La réaction du public envers cette décision a été largement positive. V.N. Pal, professeur de mathématiques engagé dans le combat pour l’introduction de cette réforme s’est réjoui de son adoption. Le professeur Pal faisait partie des signataires du contentieux d’intérêt public (PIL) établi en 2004 en faveur du NOTA. Il a ainsi déclaré dans le Times of India que la décision constituait « un verdict majeur que j’accueille personnellement avec grande satisfaction.C’est une décision que j’ai attendue pendant neuf ans. Il me semble que c’est également l’une des meilleures manières de protéger la démocratie et les droits des citoyens.
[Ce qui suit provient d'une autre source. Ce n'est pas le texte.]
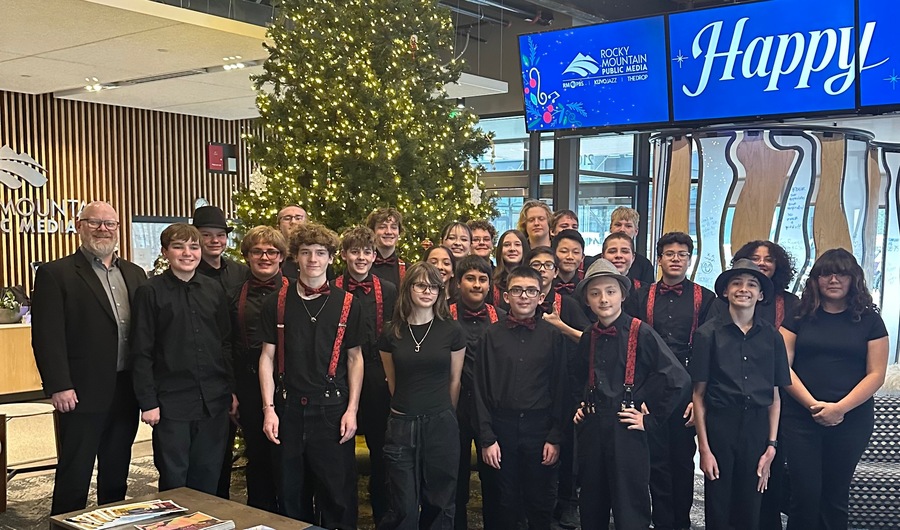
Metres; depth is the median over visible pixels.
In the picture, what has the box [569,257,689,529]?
boy
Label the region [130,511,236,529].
magazine
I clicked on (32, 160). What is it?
wall sign
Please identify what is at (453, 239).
girl
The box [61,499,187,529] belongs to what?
magazine stack
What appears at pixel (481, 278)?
boy
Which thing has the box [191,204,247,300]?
man
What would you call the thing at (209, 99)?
ceiling
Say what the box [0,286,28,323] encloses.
potted plant
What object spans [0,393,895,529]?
carpet floor
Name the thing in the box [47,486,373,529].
coffee table
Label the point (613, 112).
display screen
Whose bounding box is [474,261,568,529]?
boy
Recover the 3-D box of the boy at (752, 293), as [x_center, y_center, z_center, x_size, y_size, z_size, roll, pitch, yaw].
[1.116,0.358,3.893,0.399,1.320,0.416,1,6,2]
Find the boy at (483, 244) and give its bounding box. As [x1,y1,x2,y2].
[466,219,497,261]
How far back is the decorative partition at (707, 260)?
7.07 m
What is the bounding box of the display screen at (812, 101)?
[669,0,860,123]
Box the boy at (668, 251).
[632,233,715,529]
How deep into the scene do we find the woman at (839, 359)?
3.95 m
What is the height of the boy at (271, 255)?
1.471 m
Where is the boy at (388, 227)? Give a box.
[366,207,409,289]
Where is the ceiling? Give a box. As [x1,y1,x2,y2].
[1,0,853,117]
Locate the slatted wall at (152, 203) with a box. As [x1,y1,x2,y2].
[0,85,260,313]
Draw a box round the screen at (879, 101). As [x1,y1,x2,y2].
[857,0,899,114]
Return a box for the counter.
[0,319,40,399]
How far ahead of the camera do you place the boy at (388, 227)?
5.07 m
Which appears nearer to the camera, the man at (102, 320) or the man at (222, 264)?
the man at (102, 320)
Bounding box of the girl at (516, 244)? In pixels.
[490,229,527,304]
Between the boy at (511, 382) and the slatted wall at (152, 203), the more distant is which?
the slatted wall at (152, 203)
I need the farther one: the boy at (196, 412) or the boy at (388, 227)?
the boy at (388, 227)
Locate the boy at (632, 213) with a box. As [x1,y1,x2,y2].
[608,207,655,284]
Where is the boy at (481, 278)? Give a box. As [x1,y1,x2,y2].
[448,256,506,529]
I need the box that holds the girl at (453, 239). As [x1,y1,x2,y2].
[440,221,472,264]
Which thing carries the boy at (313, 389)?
on the floor
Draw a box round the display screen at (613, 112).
[519,17,670,133]
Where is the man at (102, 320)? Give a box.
[32,203,145,518]
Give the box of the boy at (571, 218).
[549,209,578,238]
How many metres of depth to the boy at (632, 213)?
5.72 m
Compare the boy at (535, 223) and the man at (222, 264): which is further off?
the boy at (535, 223)
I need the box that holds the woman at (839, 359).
[779,247,889,529]
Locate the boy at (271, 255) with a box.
[227,225,289,510]
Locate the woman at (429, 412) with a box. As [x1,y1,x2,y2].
[378,262,466,529]
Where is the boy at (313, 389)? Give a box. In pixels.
[257,221,366,527]
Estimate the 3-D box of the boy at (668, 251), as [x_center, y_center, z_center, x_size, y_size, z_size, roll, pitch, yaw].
[0.979,0.237,4.594,0.440,1.484,0.452,6,8,38]
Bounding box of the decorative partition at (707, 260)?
[647,123,899,374]
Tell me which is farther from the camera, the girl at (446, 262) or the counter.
the counter
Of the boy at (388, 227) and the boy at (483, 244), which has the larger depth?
the boy at (483, 244)
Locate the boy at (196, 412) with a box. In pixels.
[130,224,236,494]
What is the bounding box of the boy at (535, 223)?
[518,199,553,249]
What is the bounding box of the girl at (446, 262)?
[423,244,458,301]
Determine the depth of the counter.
8.43 m
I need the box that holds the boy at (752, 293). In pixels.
[690,256,791,529]
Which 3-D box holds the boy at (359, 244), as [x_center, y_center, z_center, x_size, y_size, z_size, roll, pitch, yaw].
[-0.558,0.204,4.589,0.439,1.468,0.433,6,8,38]
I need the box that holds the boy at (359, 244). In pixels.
[333,224,399,527]
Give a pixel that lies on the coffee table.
(182, 501)
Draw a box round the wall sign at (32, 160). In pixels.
[0,144,83,234]
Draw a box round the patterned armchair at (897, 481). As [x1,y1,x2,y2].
[847,386,899,529]

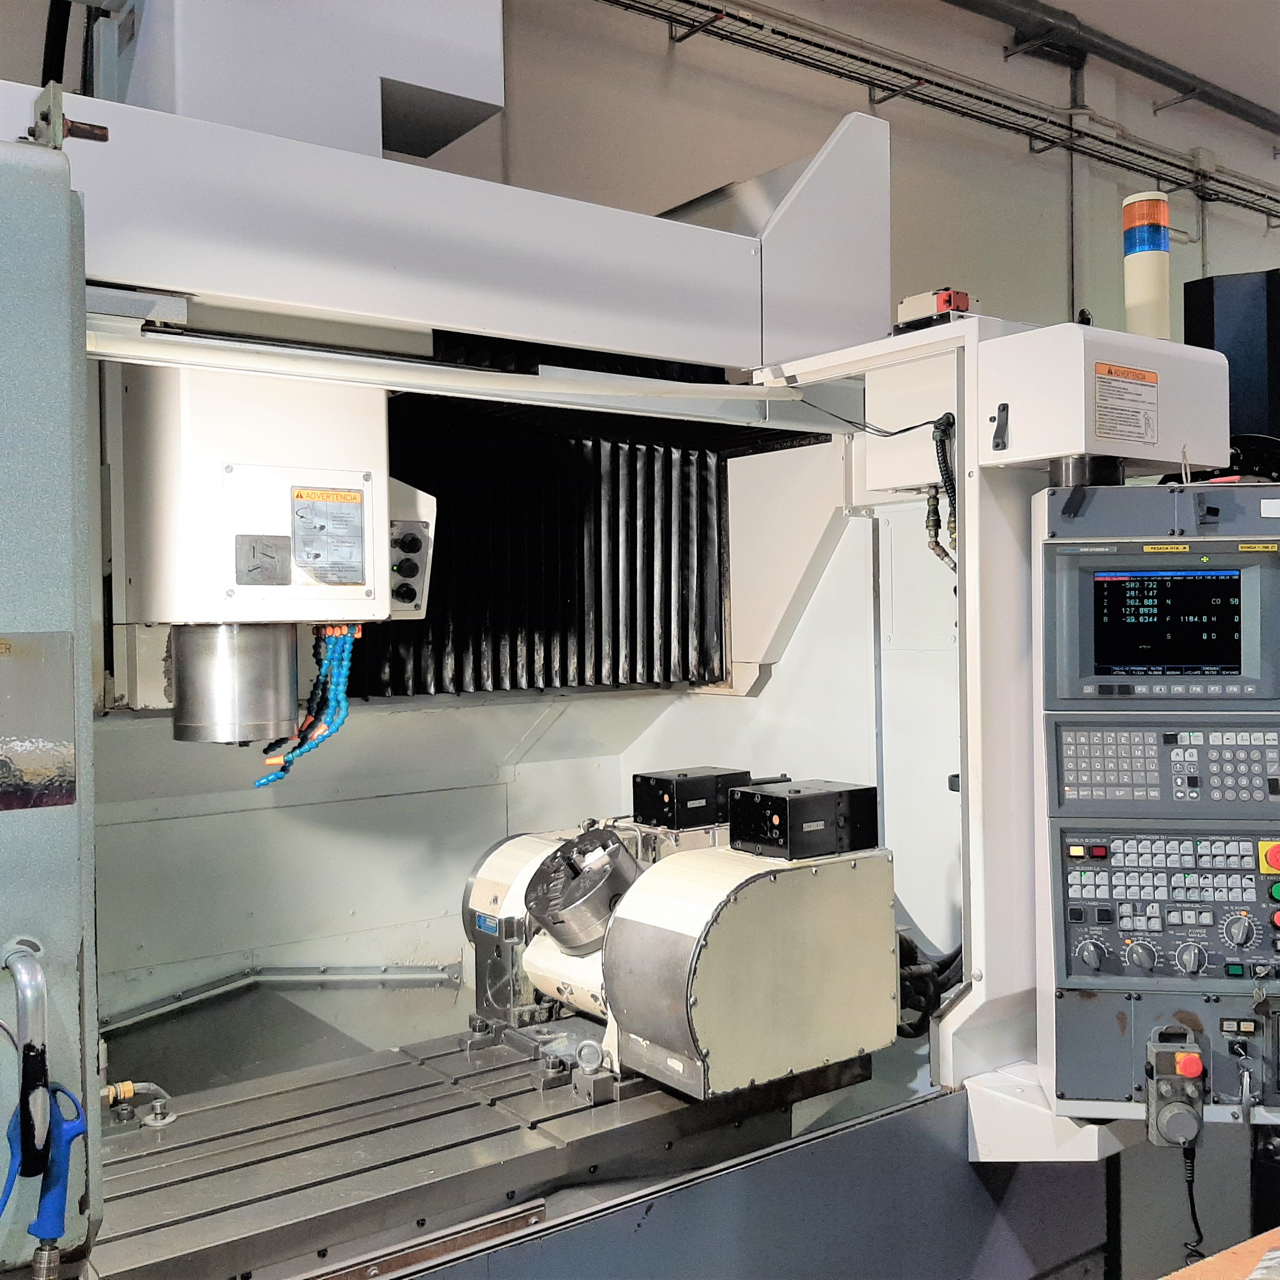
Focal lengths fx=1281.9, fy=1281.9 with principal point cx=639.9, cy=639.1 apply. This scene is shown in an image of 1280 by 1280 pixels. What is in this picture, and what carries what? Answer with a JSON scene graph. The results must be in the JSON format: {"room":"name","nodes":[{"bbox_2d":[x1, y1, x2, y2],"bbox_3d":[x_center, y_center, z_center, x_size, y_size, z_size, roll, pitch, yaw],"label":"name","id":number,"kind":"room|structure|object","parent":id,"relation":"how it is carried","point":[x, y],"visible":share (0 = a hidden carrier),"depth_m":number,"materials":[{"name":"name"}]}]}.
{"room":"workshop","nodes":[
{"label":"workshop","id":0,"kind":"room"},
{"bbox_2d":[0,31,1126,1279],"bbox_3d":[-0.709,0.169,2.471,4.495,3.506,1.960,-1,1,-37],"label":"machine","id":1,"kind":"object","parent":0,"point":[973,702],"visible":0.71,"depth_m":2.87,"materials":[{"name":"metal"}]},
{"bbox_2d":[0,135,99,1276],"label":"door","id":2,"kind":"structure","parent":1,"relation":"attached to","point":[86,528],"depth_m":1.51,"materials":[{"name":"metal"}]},
{"bbox_2d":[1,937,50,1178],"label":"handle","id":3,"kind":"object","parent":2,"relation":"attached to","point":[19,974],"visible":0.97,"depth_m":1.41,"materials":[{"name":"metal"}]},
{"bbox_2d":[0,631,76,812],"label":"window","id":4,"kind":"object","parent":2,"relation":"attached to","point":[56,804],"visible":0.99,"depth_m":1.50,"materials":[{"name":"glass"}]},
{"bbox_2d":[0,1062,85,1271],"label":"air gun","id":5,"kind":"object","parent":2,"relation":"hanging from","point":[77,1132],"visible":0.85,"depth_m":1.40,"materials":[{"name":"blue plastic"}]},
{"bbox_2d":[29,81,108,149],"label":"bracket","id":6,"kind":"object","parent":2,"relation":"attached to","point":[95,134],"visible":0.8,"depth_m":1.62,"materials":[{"name":"metal"}]},
{"bbox_2d":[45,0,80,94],"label":"black pipe","id":7,"kind":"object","parent":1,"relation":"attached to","point":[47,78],"visible":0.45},
{"bbox_2d":[113,356,437,632],"bbox_3d":[-0.668,-0.257,2.231,0.514,0.523,0.522,-1,1,-37],"label":"head","id":8,"kind":"object","parent":1,"relation":"attached to","point":[199,605],"visible":0.76,"depth_m":2.06},
{"bbox_2d":[170,622,300,742],"bbox_3d":[-0.705,0.066,2.227,0.202,0.198,0.205,-1,1,-37],"label":"metal cylinder","id":9,"kind":"object","parent":8,"relation":"attached to","point":[288,699],"visible":0.91,"depth_m":2.14,"materials":[{"name":"silver metal"}]},
{"bbox_2d":[233,533,292,586],"bbox_3d":[-0.592,-0.122,2.007,0.077,0.075,0.015,-1,1,-37],"label":"label plate","id":10,"kind":"object","parent":8,"relation":"attached to","point":[278,584],"visible":0.97,"depth_m":2.01,"materials":[{"name":"grey metal"}]},
{"bbox_2d":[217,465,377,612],"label":"plate","id":11,"kind":"object","parent":8,"relation":"attached to","point":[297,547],"visible":0.98,"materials":[{"name":"metal"}]},
{"bbox_2d":[256,625,364,787],"bbox_3d":[-0.627,0.124,2.456,0.206,0.298,0.182,-1,1,-37],"label":"blue cable","id":12,"kind":"object","parent":8,"relation":"hanging from","point":[346,664],"visible":0.63,"depth_m":2.43,"materials":[{"name":"blue plastic"}]},
{"bbox_2d":[291,484,366,586],"bbox_3d":[-0.511,-0.168,2.104,0.125,0.153,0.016,-1,1,-37],"label":"label","id":13,"kind":"object","parent":8,"relation":"attached to","point":[342,497],"visible":0.99,"depth_m":2.10,"materials":[{"name":"metal"}]},
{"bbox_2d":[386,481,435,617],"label":"switch box","id":14,"kind":"object","parent":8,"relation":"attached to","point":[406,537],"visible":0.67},
{"bbox_2d":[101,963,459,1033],"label":"metal rail","id":15,"kind":"object","parent":1,"relation":"attached to","point":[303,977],"visible":0.91,"depth_m":3.33,"materials":[{"name":"silver metal"}]},
{"bbox_2d":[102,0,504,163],"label":"housing","id":16,"kind":"object","parent":1,"relation":"on","point":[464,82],"visible":0.55,"depth_m":2.38,"materials":[{"name":"metal"}]},
{"bbox_2d":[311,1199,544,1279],"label":"metal strip","id":17,"kind":"object","parent":1,"relation":"attached to","point":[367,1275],"visible":0.83,"depth_m":1.96,"materials":[{"name":"metal"}]},
{"bbox_2d":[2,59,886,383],"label":"housing","id":18,"kind":"object","parent":1,"relation":"attached to","point":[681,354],"visible":0.84,"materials":[{"name":"metal"}]},
{"bbox_2d":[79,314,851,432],"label":"rail","id":19,"kind":"object","parent":1,"relation":"attached to","point":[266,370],"visible":0.95,"depth_m":2.19,"materials":[{"name":"metal"}]},
{"bbox_2d":[77,1025,883,1279],"bbox_3d":[-0.356,0.881,2.323,1.646,0.042,0.760,-1,1,-37],"label":"table","id":20,"kind":"object","parent":1,"relation":"in","point":[205,1114],"visible":0.78,"depth_m":2.19,"materials":[{"name":"metal"}]},
{"bbox_2d":[101,1079,174,1127],"bbox_3d":[-0.931,0.845,2.328,0.148,0.075,0.087,-1,1,-37],"label":"fitting","id":21,"kind":"object","parent":20,"relation":"on","point":[129,1086],"visible":0.93,"depth_m":2.33,"materials":[{"name":"silver metal"}]},
{"bbox_2d":[460,796,896,1102],"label":"rotary table","id":22,"kind":"object","parent":20,"relation":"on","point":[537,950],"visible":0.8,"depth_m":2.45,"materials":[{"name":"metal"}]},
{"bbox_2d":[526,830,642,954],"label":"chuck","id":23,"kind":"object","parent":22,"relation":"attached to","point":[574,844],"visible":0.94,"depth_m":2.52,"materials":[{"name":"metal"}]},
{"bbox_2d":[631,766,752,829],"bbox_3d":[0.122,0.364,2.982,0.221,0.108,0.178,-1,1,-37],"label":"box","id":24,"kind":"object","parent":22,"relation":"on","point":[666,779],"visible":0.98,"depth_m":2.91,"materials":[{"name":"black metal"}]},
{"bbox_2d":[728,780,881,860],"bbox_3d":[0.319,0.347,2.511,0.231,0.120,0.198,-1,1,-37],"label":"black box","id":25,"kind":"object","parent":22,"relation":"on","point":[848,791],"visible":0.99,"depth_m":2.45,"materials":[{"name":"black metal"}]},
{"bbox_2d":[364,398,754,694],"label":"bellows cover","id":26,"kind":"object","parent":1,"relation":"attached to","point":[446,577],"visible":0.6,"depth_m":3.34,"materials":[{"name":"black"}]},
{"bbox_2d":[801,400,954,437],"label":"cable","id":27,"kind":"object","parent":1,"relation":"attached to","point":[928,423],"visible":0.91,"depth_m":2.78,"materials":[{"name":"black plastic"}]},
{"bbox_2d":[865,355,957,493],"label":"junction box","id":28,"kind":"object","parent":1,"relation":"attached to","point":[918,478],"visible":0.67,"depth_m":2.73,"materials":[{"name":"white metal"}]},
{"bbox_2d":[896,931,963,1038],"bbox_3d":[0.668,0.775,2.948,0.303,0.273,0.285,-1,1,-37],"label":"cable bundle","id":29,"kind":"object","parent":1,"relation":"attached to","point":[900,940],"visible":0.32,"depth_m":2.88,"materials":[{"name":"black plastic"}]},
{"bbox_2d":[895,287,971,330],"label":"safety switch","id":30,"kind":"object","parent":1,"relation":"on","point":[909,302],"visible":0.72,"depth_m":2.64,"materials":[{"name":"red"}]},
{"bbox_2d":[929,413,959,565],"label":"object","id":31,"kind":"object","parent":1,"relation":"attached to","point":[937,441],"visible":0.79,"depth_m":2.75,"materials":[{"name":"black plastic"}]},
{"bbox_2d":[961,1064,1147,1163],"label":"bracket","id":32,"kind":"object","parent":1,"relation":"attached to","point":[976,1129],"visible":0.39,"depth_m":2.33,"materials":[{"name":"white metal"}]},
{"bbox_2d":[976,322,1231,476],"bbox_3d":[0.859,-0.434,2.397,0.414,0.232,0.305,-1,1,-37],"label":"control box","id":33,"kind":"object","parent":1,"relation":"attached to","point":[1010,401],"visible":0.93,"depth_m":2.28,"materials":[{"name":"white metal"}]},
{"bbox_2d":[1092,361,1160,446],"bbox_3d":[0.850,-0.411,2.234,0.182,0.120,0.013,-1,1,-37],"label":"warning label","id":34,"kind":"object","parent":33,"relation":"attached to","point":[1153,382],"visible":0.98,"depth_m":2.23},
{"bbox_2d":[1121,191,1170,338],"bbox_3d":[1.007,-0.717,2.547,0.095,0.303,0.092,-1,1,-37],"label":"signal light","id":35,"kind":"object","parent":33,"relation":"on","point":[1129,299],"visible":0.86,"depth_m":2.52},
{"bbox_2d":[1030,477,1279,1131],"bbox_3d":[1.043,0.303,2.293,0.656,1.092,0.364,-1,1,11],"label":"control panel","id":36,"kind":"object","parent":1,"relation":"attached to","point":[1068,943],"visible":0.81,"depth_m":2.24,"materials":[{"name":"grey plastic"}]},
{"bbox_2d":[1042,540,1279,703],"bbox_3d":[0.919,-0.030,2.254,0.243,0.276,0.269,-1,1,-37],"label":"monitor","id":37,"kind":"object","parent":36,"relation":"in","point":[1120,674],"visible":0.97,"depth_m":2.20,"materials":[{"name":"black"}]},
{"bbox_2d":[1048,720,1279,817],"bbox_3d":[0.931,0.218,2.188,0.439,0.143,0.103,-1,1,8],"label":"control panel","id":38,"kind":"object","parent":36,"relation":"in","point":[1071,785],"visible":0.97,"depth_m":2.18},
{"bbox_2d":[1055,822,1279,984],"bbox_3d":[0.967,0.454,2.201,0.502,0.254,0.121,-1,1,10],"label":"control panel","id":39,"kind":"object","parent":36,"relation":"attached to","point":[1071,894],"visible":0.96,"depth_m":2.20,"materials":[{"name":"plastic"}]},
{"bbox_2d":[1144,1024,1205,1148],"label":"handheld control pendant","id":40,"kind":"object","parent":36,"relation":"attached to","point":[1150,1104],"visible":0.98,"depth_m":2.13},
{"bbox_2d":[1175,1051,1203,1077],"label":"emergency stop button","id":41,"kind":"object","parent":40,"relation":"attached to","point":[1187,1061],"visible":0.96,"depth_m":2.14,"materials":[{"name":"plastic"}]},
{"bbox_2d":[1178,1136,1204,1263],"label":"coiled cable","id":42,"kind":"object","parent":40,"relation":"hanging from","point":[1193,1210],"visible":0.74,"depth_m":2.26,"materials":[{"name":"black plastic"}]},
{"bbox_2d":[1258,839,1279,874],"bbox_3d":[1.075,0.367,2.158,0.048,0.055,0.041,-1,1,11],"label":"emergency stop button","id":43,"kind":"object","parent":36,"relation":"attached to","point":[1269,856],"visible":0.96,"depth_m":2.15,"materials":[{"name":"red plastic"}]},
{"bbox_2d":[0,0,1279,352],"bbox_3d":[1.267,-1.225,6.967,13.760,5.509,0.226,-1,1,-37],"label":"wall","id":44,"kind":"structure","parent":0,"point":[1260,162],"depth_m":6.67,"materials":[{"name":"paint"}]},
{"bbox_2d":[603,0,1279,232],"bbox_3d":[1.764,-2.949,7.030,12.227,0.297,0.237,-1,1,-37],"label":"cable tray","id":45,"kind":"object","parent":44,"relation":"attached to","point":[806,41],"visible":0.96,"depth_m":6.93,"materials":[{"name":"metal"}]},
{"bbox_2d":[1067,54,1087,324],"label":"wall pipe","id":46,"kind":"object","parent":44,"relation":"attached to","point":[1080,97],"visible":0.58,"depth_m":7.57,"materials":[{"name":"grey metal"}]},
{"bbox_2d":[945,0,1279,135],"bbox_3d":[1.884,-3.464,6.957,11.019,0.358,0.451,-1,1,-37],"label":"ceiling pipe","id":47,"kind":"object","parent":44,"relation":"attached to","point":[1229,106],"visible":0.97,"depth_m":7.52,"materials":[{"name":"grey metal"}]},
{"bbox_2d":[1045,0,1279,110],"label":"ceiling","id":48,"kind":"structure","parent":0,"point":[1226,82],"depth_m":6.92,"materials":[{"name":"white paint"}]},
{"bbox_2d":[1161,1228,1279,1279],"bbox_3d":[0.892,1.023,1.147,1.240,0.552,0.892,-1,1,-37],"label":"wooden table","id":49,"kind":"object","parent":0,"point":[1211,1266],"visible":0.9,"depth_m":1.54,"materials":[{"name":"brown wood"}]},
{"bbox_2d":[1183,267,1279,472],"bbox_3d":[1.983,-0.599,3.890,0.536,0.982,0.501,-1,1,-37],"label":"black cabinet","id":50,"kind":"object","parent":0,"point":[1199,320],"visible":0.51,"depth_m":3.78,"materials":[{"name":"black metal"}]}
]}

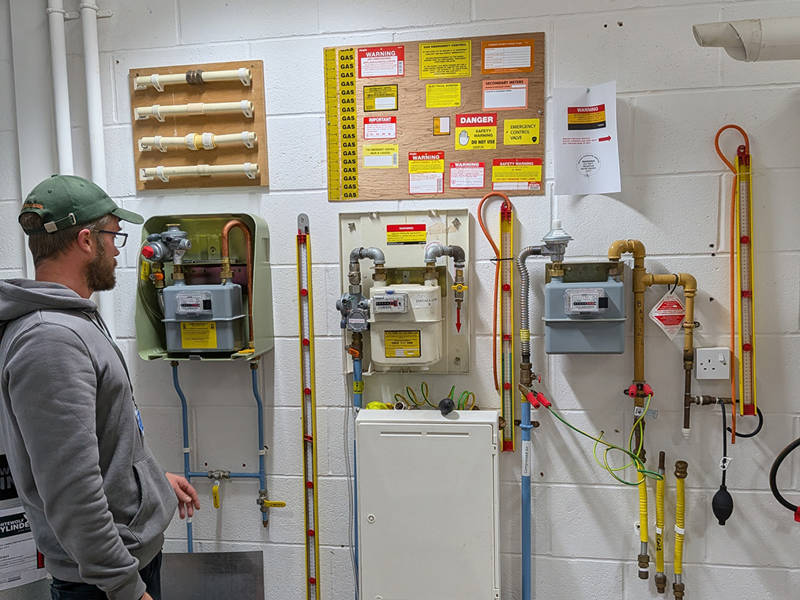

Cela contribuera certainement à nettoyer la classe politique indienne de ses éléments corrompus et malveillants ».

Il a également ajouté, que « la pétition prétendait aussi que les candidats qui sécurisaient moins de votes que le NOTA ne devraient pas pouvoir se représenter dans le futur. De la même manière, si tous les candidats sont rejetés par une majorité de votes NOTA, les élections devraient être déclarées nulles et de nouvelles élections devraient être organisées. Les candidats rejetés ne doivent évidemment pas être autorisés à se représenter. »

L’un des articles du Daily News Analysis déclarait récemment qu’il serait difficile de trouver des électeurs assez courageux pour aller voter NOTA lors des fortes chaleurs. Le journal ajoutait que les gens sont généralement fainéants lorsqu’il s’agit de sortir pour aller voter. Selon eux, le système électoral est en ruines et cette décision de la Cour Suprême aurait des conséquences désastreuses sur les élections puisqu’elles ne serviraient plus leur objectif premier à savoir l’élection d’un candidat. Le journal était cependant confiant sur le fait que le jugement de la Cour Suprême ne changerait pas vraiment la donne malgré leur volonté de fournir un vaste choix possible aux électeurs.

Bien que les réactions à cette décision aient été diverses, le jugement de la Cour Suprême constitue un important pas en avant envers la tenue d’élections justes et équitables exprimant réellement la volonté des électeurs. La réforme électorale en Inde a commencé. Faisons en sorte qu’elle continue sur la même voie.